Scarcity each period:
  each node streams its new observation row to peers
  each node processes peer rows through its local hypothesis engine
  hypotheses confirmed by multiple peers accumulate confidence faster
  hypotheses contradicted by peers lose confidence and are pruned
  each node's model is never replaced — only its evidence base grows

FedAvg assumes all nodes learn the same function. Scarcity assumes nodes share structural patterns but may differ in magnitudes, lags, and regimes. Evidence sharing lets each node confirm or deny peer patterns without having peer parameters imposed on it.

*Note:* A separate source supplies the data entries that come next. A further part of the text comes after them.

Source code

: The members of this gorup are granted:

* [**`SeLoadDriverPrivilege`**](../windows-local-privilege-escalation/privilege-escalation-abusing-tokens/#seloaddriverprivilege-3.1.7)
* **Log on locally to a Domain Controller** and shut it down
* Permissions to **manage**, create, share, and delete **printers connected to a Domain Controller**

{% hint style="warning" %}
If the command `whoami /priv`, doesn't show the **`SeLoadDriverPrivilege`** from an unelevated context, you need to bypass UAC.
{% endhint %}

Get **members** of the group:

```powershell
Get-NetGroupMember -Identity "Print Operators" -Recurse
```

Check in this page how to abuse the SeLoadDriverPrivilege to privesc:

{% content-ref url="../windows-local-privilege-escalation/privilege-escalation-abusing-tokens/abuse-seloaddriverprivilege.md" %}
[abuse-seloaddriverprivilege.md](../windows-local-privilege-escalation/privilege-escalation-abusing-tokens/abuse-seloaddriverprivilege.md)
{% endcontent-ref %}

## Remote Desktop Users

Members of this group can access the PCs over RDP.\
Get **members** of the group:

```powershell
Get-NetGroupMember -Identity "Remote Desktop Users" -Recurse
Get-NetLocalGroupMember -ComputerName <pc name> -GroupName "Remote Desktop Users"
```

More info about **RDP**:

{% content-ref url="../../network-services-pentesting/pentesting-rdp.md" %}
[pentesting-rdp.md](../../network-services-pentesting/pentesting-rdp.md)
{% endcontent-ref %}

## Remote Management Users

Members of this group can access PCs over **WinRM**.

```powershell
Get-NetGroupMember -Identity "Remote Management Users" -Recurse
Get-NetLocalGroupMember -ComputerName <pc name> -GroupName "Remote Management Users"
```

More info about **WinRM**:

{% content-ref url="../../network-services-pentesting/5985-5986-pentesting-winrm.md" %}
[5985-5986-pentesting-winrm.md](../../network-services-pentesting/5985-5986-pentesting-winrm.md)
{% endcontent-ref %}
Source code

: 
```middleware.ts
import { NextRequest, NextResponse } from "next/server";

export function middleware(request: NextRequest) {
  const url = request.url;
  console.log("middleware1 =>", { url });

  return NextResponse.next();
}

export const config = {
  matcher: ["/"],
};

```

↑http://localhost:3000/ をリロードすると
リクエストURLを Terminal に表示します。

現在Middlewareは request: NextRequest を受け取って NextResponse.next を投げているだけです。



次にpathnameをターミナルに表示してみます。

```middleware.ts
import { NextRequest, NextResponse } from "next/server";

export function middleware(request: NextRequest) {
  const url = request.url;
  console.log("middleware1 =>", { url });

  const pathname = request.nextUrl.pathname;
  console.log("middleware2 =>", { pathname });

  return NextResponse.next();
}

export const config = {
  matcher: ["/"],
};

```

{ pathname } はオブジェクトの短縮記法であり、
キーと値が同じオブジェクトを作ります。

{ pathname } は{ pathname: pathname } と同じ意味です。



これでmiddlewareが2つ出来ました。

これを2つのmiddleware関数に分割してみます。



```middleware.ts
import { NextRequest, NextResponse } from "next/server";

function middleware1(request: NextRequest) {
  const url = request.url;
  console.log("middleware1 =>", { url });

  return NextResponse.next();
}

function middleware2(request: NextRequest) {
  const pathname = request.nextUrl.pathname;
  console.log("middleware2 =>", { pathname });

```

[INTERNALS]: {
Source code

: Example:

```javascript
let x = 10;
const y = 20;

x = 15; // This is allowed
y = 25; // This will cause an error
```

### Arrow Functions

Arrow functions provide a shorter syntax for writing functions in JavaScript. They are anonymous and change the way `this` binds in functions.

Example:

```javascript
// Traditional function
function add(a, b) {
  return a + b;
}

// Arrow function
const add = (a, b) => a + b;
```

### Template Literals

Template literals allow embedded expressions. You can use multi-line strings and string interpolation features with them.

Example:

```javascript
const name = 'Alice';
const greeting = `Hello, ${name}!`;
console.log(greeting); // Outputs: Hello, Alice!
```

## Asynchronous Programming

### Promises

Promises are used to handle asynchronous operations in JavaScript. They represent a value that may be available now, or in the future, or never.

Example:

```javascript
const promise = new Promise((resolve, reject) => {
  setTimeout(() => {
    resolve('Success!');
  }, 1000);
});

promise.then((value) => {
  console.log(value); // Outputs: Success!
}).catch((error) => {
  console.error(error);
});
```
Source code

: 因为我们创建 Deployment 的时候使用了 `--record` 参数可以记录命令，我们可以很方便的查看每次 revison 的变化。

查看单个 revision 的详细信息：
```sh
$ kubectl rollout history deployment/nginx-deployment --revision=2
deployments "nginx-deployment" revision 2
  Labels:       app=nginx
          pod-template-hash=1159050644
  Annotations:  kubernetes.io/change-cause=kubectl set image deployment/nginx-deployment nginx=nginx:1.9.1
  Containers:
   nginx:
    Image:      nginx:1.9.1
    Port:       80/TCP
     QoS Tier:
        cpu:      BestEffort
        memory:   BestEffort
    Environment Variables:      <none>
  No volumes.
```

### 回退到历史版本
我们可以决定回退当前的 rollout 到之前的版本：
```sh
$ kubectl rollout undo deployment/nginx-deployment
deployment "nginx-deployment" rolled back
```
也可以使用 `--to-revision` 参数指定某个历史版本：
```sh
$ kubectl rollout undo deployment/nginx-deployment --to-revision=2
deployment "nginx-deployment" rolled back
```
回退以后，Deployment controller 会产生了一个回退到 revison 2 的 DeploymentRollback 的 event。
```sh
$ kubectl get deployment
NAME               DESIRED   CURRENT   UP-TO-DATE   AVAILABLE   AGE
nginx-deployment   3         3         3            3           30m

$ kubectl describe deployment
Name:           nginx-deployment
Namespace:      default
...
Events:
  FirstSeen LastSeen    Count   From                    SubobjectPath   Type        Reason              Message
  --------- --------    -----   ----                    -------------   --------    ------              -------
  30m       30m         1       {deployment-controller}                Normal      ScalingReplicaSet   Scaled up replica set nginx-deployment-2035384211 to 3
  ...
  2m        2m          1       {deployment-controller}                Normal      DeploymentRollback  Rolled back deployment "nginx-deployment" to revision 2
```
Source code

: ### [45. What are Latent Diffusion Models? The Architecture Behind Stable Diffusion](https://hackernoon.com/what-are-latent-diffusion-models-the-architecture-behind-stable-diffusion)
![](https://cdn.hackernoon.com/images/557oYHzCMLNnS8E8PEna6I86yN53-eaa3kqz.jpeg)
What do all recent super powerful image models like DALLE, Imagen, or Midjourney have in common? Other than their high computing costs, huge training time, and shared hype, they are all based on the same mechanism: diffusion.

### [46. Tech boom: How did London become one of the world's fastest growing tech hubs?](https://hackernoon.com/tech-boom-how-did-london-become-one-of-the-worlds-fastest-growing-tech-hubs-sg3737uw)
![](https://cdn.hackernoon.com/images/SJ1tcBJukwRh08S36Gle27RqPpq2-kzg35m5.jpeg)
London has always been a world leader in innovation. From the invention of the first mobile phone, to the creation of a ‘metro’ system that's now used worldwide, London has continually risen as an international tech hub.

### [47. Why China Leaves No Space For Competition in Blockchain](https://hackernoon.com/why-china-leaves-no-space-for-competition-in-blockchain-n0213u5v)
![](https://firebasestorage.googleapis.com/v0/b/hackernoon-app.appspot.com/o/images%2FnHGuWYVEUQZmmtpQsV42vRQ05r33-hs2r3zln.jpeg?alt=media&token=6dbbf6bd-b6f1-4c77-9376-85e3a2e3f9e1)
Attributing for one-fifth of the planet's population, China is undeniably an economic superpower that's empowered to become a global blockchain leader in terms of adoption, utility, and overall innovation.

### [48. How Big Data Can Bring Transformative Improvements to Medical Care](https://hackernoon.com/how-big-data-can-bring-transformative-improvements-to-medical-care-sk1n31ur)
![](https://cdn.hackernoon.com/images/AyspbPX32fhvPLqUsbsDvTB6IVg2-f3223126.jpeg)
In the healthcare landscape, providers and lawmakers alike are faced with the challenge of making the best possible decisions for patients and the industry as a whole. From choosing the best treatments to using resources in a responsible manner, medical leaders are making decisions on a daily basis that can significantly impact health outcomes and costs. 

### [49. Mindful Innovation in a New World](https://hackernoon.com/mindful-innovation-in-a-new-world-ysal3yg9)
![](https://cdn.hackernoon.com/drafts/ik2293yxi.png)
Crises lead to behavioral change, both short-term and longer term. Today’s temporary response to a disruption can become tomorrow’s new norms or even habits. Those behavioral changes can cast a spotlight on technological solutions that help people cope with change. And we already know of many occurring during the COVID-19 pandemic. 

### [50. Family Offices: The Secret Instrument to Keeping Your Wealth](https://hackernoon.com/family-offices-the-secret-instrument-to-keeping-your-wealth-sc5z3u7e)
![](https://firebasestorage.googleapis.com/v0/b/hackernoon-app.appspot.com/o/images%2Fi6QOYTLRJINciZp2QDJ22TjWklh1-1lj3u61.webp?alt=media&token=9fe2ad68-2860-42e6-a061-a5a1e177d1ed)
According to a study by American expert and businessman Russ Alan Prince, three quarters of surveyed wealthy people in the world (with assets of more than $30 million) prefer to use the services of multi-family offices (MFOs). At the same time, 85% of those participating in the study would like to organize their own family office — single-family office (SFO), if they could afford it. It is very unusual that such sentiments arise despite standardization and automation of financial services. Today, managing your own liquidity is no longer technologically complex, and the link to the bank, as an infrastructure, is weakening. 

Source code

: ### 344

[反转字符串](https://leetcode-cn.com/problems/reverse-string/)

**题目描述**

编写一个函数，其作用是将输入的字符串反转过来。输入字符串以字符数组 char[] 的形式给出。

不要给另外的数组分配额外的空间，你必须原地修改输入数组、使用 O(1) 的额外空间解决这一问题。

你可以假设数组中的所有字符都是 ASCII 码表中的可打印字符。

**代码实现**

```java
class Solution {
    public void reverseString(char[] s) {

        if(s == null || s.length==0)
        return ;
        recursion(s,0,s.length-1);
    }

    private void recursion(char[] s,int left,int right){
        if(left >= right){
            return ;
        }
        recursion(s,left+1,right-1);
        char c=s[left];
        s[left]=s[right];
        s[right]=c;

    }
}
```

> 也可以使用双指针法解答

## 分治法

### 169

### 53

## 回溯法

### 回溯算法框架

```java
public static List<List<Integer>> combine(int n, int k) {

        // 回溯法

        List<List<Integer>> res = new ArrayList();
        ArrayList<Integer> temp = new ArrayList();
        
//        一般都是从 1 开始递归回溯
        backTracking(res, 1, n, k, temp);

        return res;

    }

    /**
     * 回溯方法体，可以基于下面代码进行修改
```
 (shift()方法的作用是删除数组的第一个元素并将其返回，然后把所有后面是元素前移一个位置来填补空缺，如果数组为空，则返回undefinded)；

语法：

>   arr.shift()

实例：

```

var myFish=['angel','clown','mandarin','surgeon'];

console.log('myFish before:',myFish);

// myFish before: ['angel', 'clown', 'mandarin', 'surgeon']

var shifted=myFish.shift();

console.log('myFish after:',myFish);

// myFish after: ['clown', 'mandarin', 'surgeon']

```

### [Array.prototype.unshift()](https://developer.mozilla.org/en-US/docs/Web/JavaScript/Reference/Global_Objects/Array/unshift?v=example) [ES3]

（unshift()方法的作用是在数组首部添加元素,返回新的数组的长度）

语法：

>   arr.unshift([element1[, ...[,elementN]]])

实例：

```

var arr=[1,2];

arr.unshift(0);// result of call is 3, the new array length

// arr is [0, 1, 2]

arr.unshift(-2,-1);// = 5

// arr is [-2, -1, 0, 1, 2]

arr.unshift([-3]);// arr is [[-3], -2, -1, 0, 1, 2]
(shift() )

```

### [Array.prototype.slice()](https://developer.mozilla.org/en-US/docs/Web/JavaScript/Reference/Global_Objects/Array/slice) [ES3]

Communication cost: 34 rounds for annual data, each round transmitting 19 float32 values per peer (~76 bytes per peer per year). Total per node: 76 × 2 peers × 34 years = 5.2 KB — negligible even for constrained edge deployments.


20. Scenario Experiments

Local vs Federated (all 3 countries, full timeline)

Country Scenario Conf @ 2023 Active Hyp
Kenya local 0.147 63
Kenya federated 0.343 52
Tanzania local 0.153 63
Tanzania federated 0.354 53
Uganda local 0.153 63
Uganda federated 0.354 53

Federated: 2.3× higher confidence, tighter hypothesis set (52–53 vs 63 active).

Late Joiner (Uganda joins 10 years after KEN+TZA)

Variant Conf @ 2023
Cold start 0.120
Warm start 0.267

Warm-start: 2.2× higher. Consistent with Ethiopia result (§10).